:: Data for this task ::
------------------------------------------------------------

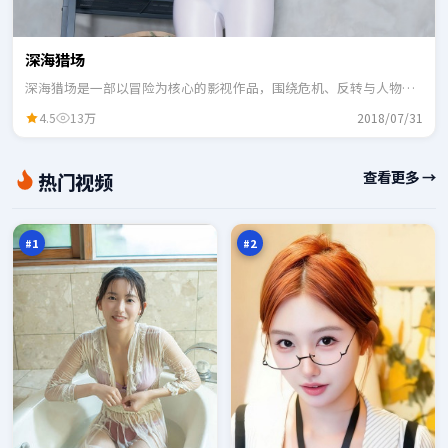
深海猎场
深海猎场是一部以冒险为核心的影视作品，围绕危机、反转与人物成
长展开，整体节奏紧凑，适合一口气追完。
4.5
13万
2018/07/31
月
紫
查看更多 →
热门视频
面
电
信
玩
97
96
号
家
万
万
塔
#
1
#
2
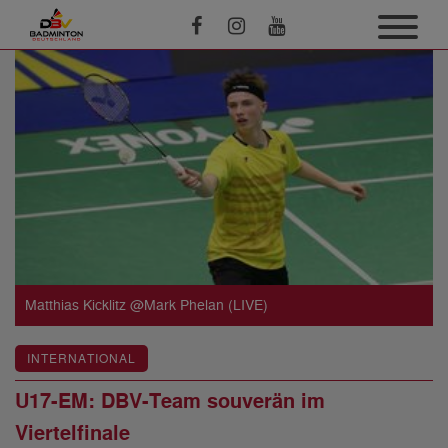
Matthias Kicklitz @Mark Phelan (LIVE)
INTERNATIONAL
U17-EM: DBV-Team souverän im
Viertelfinale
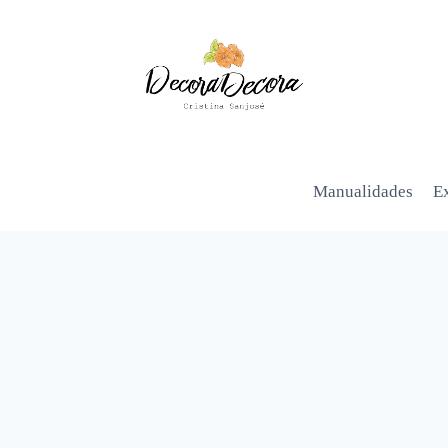
Manualidades
Ex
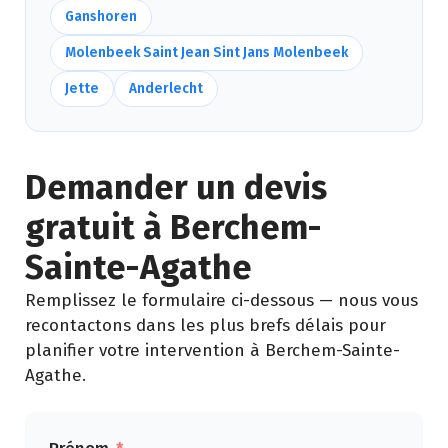
Ganshoren
Molenbeek Saint Jean Sint Jans Molenbeek
Jette
Anderlecht
Demander un devis
gratuit à Berchem-
Sainte-Agathe
Remplissez le formulaire ci-dessous — nous vous
recontactons dans les plus brefs délais pour
planifier votre intervention à Berchem-Sainte-
Agathe.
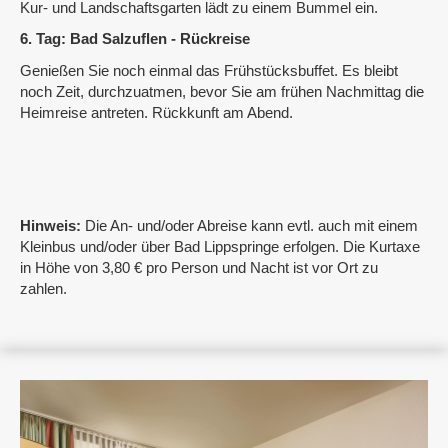
Kur- und Landschaftsgarten lädt zu einem Bummel ein.
6. Tag: Bad Salzuflen - Rückreise
Genießen Sie noch einmal das Frühstücksbuffet. Es bleibt
noch Zeit, durchzuatmen, bevor Sie am frühen Nachmittag die
Heimreise antreten. Rückkunft am Abend.
Hinweis:
Die An- und/oder Abreise kann evtl. auch mit einem
Kleinbus und/oder über Bad Lippspringe erfolgen. Die Kurtaxe
in Höhe von 3,80 € pro Person und Nacht ist vor Ort zu
zahlen.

------------------------------------------------------------

:: Instruction ::
Copy the lines above word for word, leaving out the pictures.

:: Written reply ::
深海猎场
深海猎场是一部以冒险为核心的影视作品，围绕危机、反转与人物成
长展开，整体节奏紧凑，适合一口气追完。
4.5
13万
2018/07/31
月
紫
查看更多 →
热门视频
面
电
信
玩
97
96
号
家
万
万
塔
#
1
#
2
Matthias Kicklitz @Mark Phelan (LIVE)
INTERNATIONAL
U17-EM: DBV-Team souverän im
Viertelfinale
Manualidades
Ex
Ganshoren
Molenbeek Saint Jean Sint Jans Molenbeek
Jette
Anderlecht
Demander un devis
gratuit à Berchem-
Sainte-Agathe
Remplissez le formulaire ci-dessous — nous vous
recontactons dans les plus brefs délais pour
planifier votre intervention à Berchem-Sainte-
Agathe.
Kur- und Landschaftsgarten lädt zu einem Bummel ein.
6. Tag: Bad Salzuflen - Rückreise
Genießen Sie noch einmal das Frühstücksbuffet. Es bleibt
noch Zeit, durchzuatmen, bevor Sie am frühen Nachmittag die
Heimreise antreten. Rückkunft am Abend.
Hinweis:
Die An- und/oder Abreise kann evtl. auch mit einem
Kleinbus und/oder über Bad Lippspringe erfolgen. Die Kurtaxe
in Höhe von 3,80 € pro Person und Nacht ist vor Ort zu
zahlen.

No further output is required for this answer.